--- Given text Enclosed Below ---

Skip part of a file.

As head will show the top of a file after a number of line, so skip will do the opposite, and not show the top of the file, but will show the rest.

Additionally, it can check for whole lines matching, or for a token being present on the line.

Usage

Skip a fixed number of lines

This example reads the file from stdin.

echo "line 1
line 2
line 3
line 4" > input.txt

skip 2 < input.txt

Will output:

line 3
line 4

Skip until a number of matching lines

The whole line must match.

This example reads the named file.

echo "alpha
beta
alpha
alpha
gamma
alpha" > input.txt

skip 2 --line alpha input.txt

Will output:

alpha
gamma
alpha

Skip lines until a number of tokens are seen

Looks for a string within a line, counting each occurance.

This example reads the file from stdin.

echo "Lorem ipsum dolor sit amet, 
consectetur adipiscing elit, 
sed do eiusmod tempor incididunt 
ut labore et dolore magna aliqua. 
Ut enim ad minim veniam, 
quis nostrud exercitation ullamco 
laboris nisi ut aliquip ex ea 
commodo consequat." > input.txt

cat input.txt | skip 2 --token dolor

Will output:

Ut enim ad minim veniam, 
quis nostrud exercitation ullamco 
laboris nisi ut aliquip ex ea 
commodo consequat.

It matches the first dolor on line 1, and the second on line 4 as part of the word dolore.

--- End of Enclosed Given text ---
--- Recorded data Enclosed Below ---

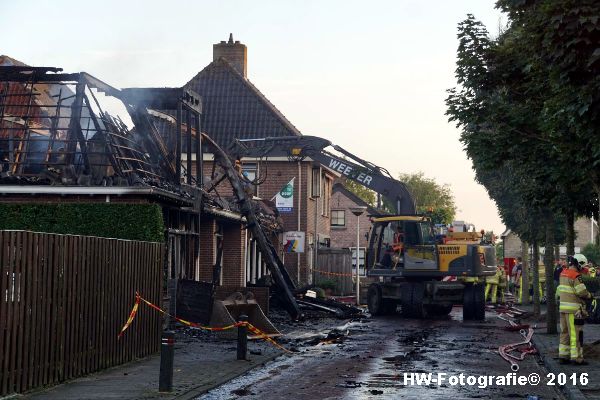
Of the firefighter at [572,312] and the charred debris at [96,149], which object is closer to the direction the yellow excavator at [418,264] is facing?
the charred debris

--- End of Enclosed Recorded data ---

◆ **Work instruction 1**: According to the skip documentation, why does "skip 2 --token dolor" begin its output at "Ut enim ad minim veniam,"? Answer in one to three sentences.
◆ **Work instruction 2**:
Answer these questions from the skip documentation, marking each answer with the same letter:
(a) What two lines does the fixed-number example output?
(b) With the --line option, how much of a line must match?
(c) Where does the token example read its file from?
◆ **Work instruction 3**: Rewrite the part of the skip documentation that opens with "cat input.txt |" and closes with "the word dolore.", replacing "matches" with "finds".
The listing has nothing to do with the skip documentation.

◆ **Task answer 1**: The token option counts every occurrence of the string within a line. The first "dolor" appears on line 1, and the second appears on line 4 inside the word "dolore." Skip therefore drops lines 1 through 4 and starts its output with line 5.

◆ **Task answer 2**:
(a) "line 3" and "line 4"
(b) The whole line must match.
(c) From stdin

◆ **Task answer 3**:
cat input.txt | skip 2 --token dolor

Will output:

Ut enim ad minim veniam, 
quis nostrud exercitation ullamco 
laboris nisi ut aliquip ex ea 
commodo consequat.

It finds the first dolor on line 1, and the second on line 4 as part of the word dolore.